A Associação Nacional dos Magistrados da Justiça do Trabalho(Anamatra) defendeu, na 107ª Conferência Internacional do Trabalho, da Organização Internacional do Trabalho (OIT), em Genebra, que a reforma trabalhista tolhe a autonomia da magistratura. O ponto atacado foi a exigência de aplicação literal da nova CLT, que ameaçaria a independência judicial e a proteção aos direitos humanos e trabalhistas.
O argumento foi defendido pela vice-presidente da Anamatra, Noemia Porto, e pela diretora de Cidadania e Direitos Humanos da entidade, Luciana Conforti, e uma carta aberta foi distribuída. No texto, a entidade afirma ainda que sofre represália por parte do governo brasileiro.
"Por essa razão, supõe-se que a Anamatra tenha sido excluída da delegação do Governo Brasileiro, nesta 107ª Conferência Internacional do Trabalho - após integrá-la por 8 anos -, em aparente retaliação política."
A premissa tem sido defendida pela Anamatra ao longo da discussão sobre a reforma trabalhista. No congresso da entidade, em 5 de maio, a categoria aprovou entendimento de que os juízes do trabalho são livres para interpretarem a reforma trabalhista conforme a convicção, motivada, que tiverem e não podem ser tolhidos nas suas decisões.
Em carta aberta distribuída em Genebra, elas consideraram importante ressaltar não se tratar de um "boicote", já que foi levantado, segundo o texto, que a posição se enquadra em uma espécie de desobediência civil.
"Esclarece a Anamatra que não há 'boicote' dos juízes e juízas do Trabalho brasileiros na aplicação da nova lei, como sequer poderia haver. Reiteram, porém, a sua independência funcional no ato de interpretar a legislação em vigor, com fundamento na Constituição e nas normas internacionais de proteção ao trabalho e aos direitos humanos dos trabalhadores", diz a nota.
O texto argumenta que a reforma é questionada em 21 ações diretas de inconstitucionalidade, o que demonstra controvérsia sobre a matéria, que a existência e autonomia da Justiça do Trabalho é essencial para a pacificação dos conflitos e redução de desigualdades sociais e que a reforma trabalhista trouxe "visível precarização das relações de trabalho".
Uma das ocasiões em que a carta foi entregue foi durante reunião promovida pela Confederação Latino-Americana e Caribe dos Trabalhadores e das Trabalhadoras Estatais.

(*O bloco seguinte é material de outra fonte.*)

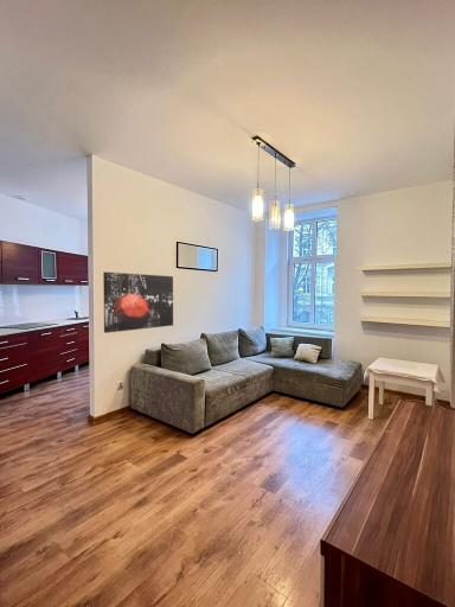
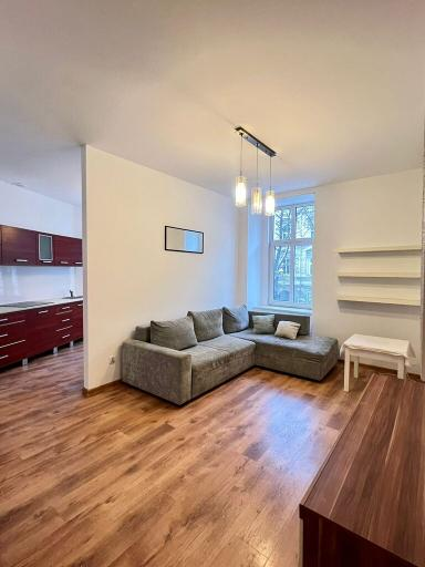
- wall art [102,271,174,334]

O encontro debateu "O Futuro do Trabalho no Serviço Público". A vice-presidente da Anamatra manifestou-se na reunião e tratou dos temas da carta. Na avaliação de Noemia Porto, a fala foi recebida com preocupação pelos presentes.
"É dever da Anamatra publicizar, debater e denunciar todas as formas e os instrumentos que tenham por finalidade agredir a independência judicial, seja mediante ameaças de extinção da Justiça do Trabalho, seja por matérias da mídia que classificam pejorativamente a atuação da magistratura. Defender a independência técnica dos juízes e das juízas é o mesmo que defender a democracia e o Estado de Direito".

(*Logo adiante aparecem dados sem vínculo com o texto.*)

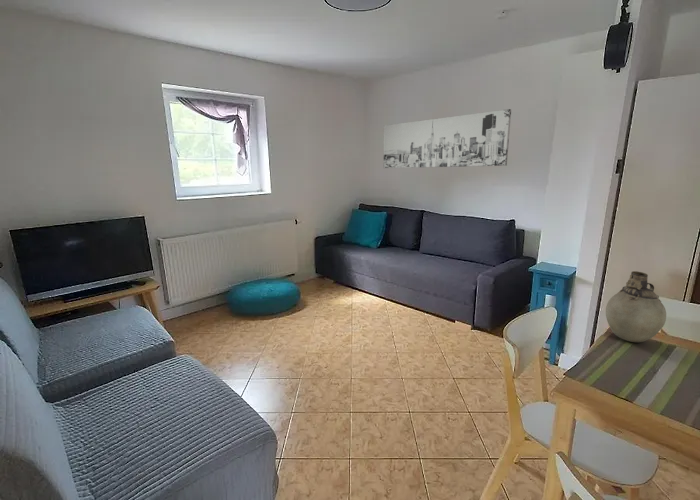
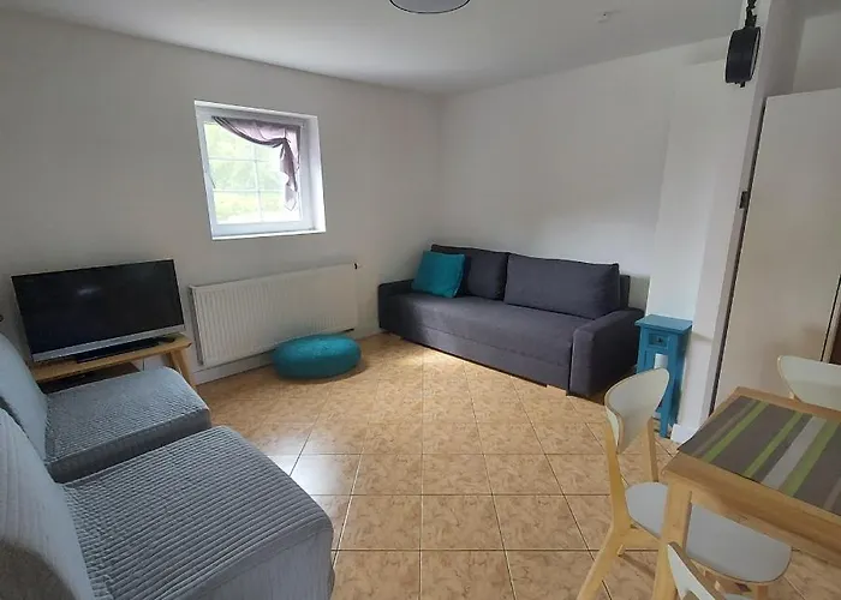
- wall art [383,108,512,169]
- vase [605,270,667,343]
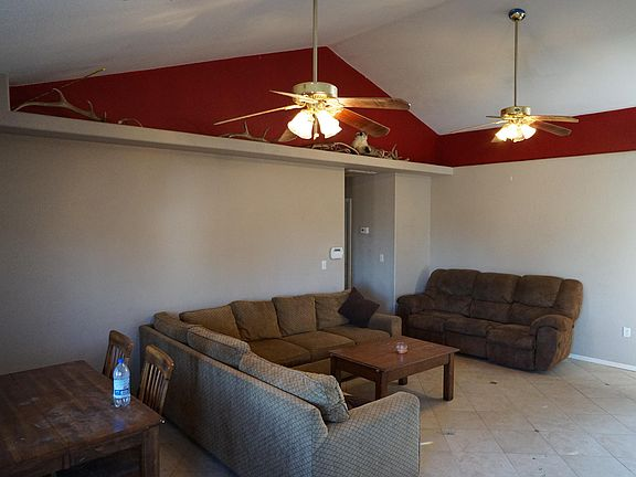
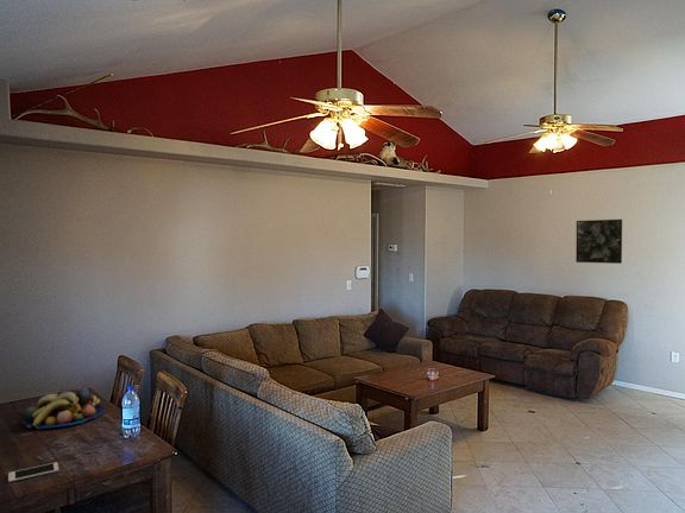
+ cell phone [7,461,59,483]
+ fruit bowl [20,385,106,430]
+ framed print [574,218,623,265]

Na mesma linha, Luciana Conforti defendeu que "o tema da independência de atuação institucional, compromissária da Constituição e das normas internacionais, revela-se sensível para os organismos internacionais. De fato, o funcionamento independente das instituições, livres de quaisquer ameaças, é vista como fundamental para coibir desequilíbrios e a permanência das desigualdades, aspectos centrais para a qualidade da democracia brasileira", avaliou a diretora de Cidadania e Direitos Humanos.
Lista suja
Na terça-feira, a OIT decidiu incluir o Brasil na lista dos 24 casos que entende como as principais violações de suas convenções trabalhistas no mundo. Segundo o organismo, a reforma trabalhista viola convenções internacionais. O Brasil é signatário de 80 convenções da OIT. Desde então, entidades interessadas no tema têm se manifestado a respeito.
Não é unânime o entendimento de que a reforma tem irregularidades. A Confederação Nacional da Indústria declarou na terça que a Lei 13.467/2017 "busca fomentar o diálogo entre empresas e empregados", cumprindo as convenções 98 e 154 da OIT.
Em nota oficial direcionada ao diretor-geral do organismo, Guy Ryder, o ministro do Trabalho, Helton Yomura, acusa a OIT de politização da análise da reforma trabalhista. Para o chefe da pasta, o Comitê de Peritos examinou a situação brasileira "fora do ciclo regular sem justificação objetiva, transparente e adequada para tanto".
Em resposta, a Associação Brasileira de Advogados Trabalhistas (Abrat), afirma que o Ministério do Trabalho cometeu equívocos e tenta se escusar de ser avaliado pela OIT. A associação acusa o governo brasileiro de tentar controlar o órgão controlador.